Studies gained from satellite images confirm that some 7% of mountain forests have vanished since 2000, taking with them wildlife species that are already under extreme duress.
Thanks to their relative inaccessibility, the majority of high forests gain a welcome degree of protection but, owing to mostly man-made changes in lower-lying areas, deforestation in mountain areas steadily increased between 2001 and 2009.
The most significant global losses have been recorded in Asia, South America, Africa, Australia and Europe.
Despite a great deal of positivity shown by many to make the world a better place for us and for nature, others appear to have no qualms in ensuring the opposite.
The good news for the environment and its biodiversity is that rewilding initiatives are currently catching on big time in the UK.
The latest success story concerns the Wilder Blean Project in Kent where three female bison were introduced into woodland in 2022.

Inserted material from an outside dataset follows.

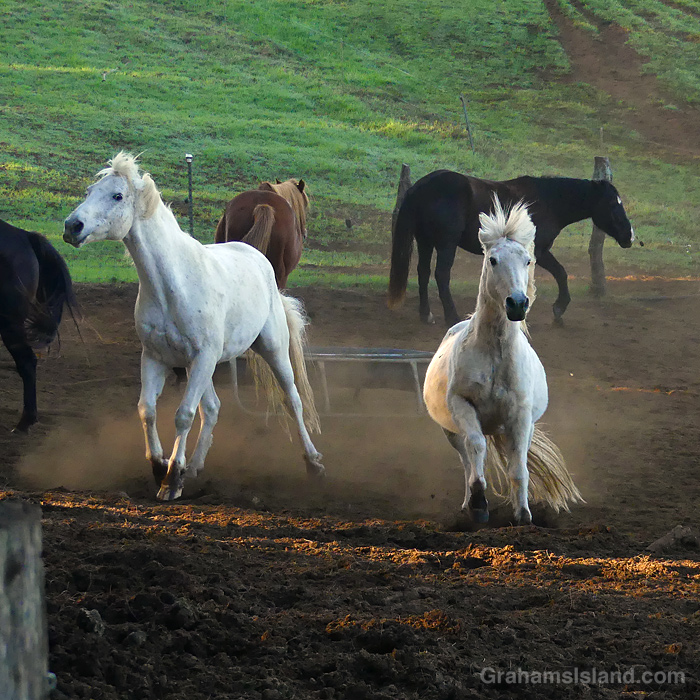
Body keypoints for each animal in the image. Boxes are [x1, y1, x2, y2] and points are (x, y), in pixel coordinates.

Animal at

Aided and abetted by a newly recruited alpha-male bison, the recent birth of a calf signals the first UK-born bison in thousands of years.
Owing entirely to the bison’s foraging techniques, improvements to the woodland habitat are proving of immense benefit to far less conspicuous wildlife.
So successful is the project that longhorn cattle, iron-age pigs and Exmoor ponies are all now honing up on their rewilding skills alongside the small but elite band of bison.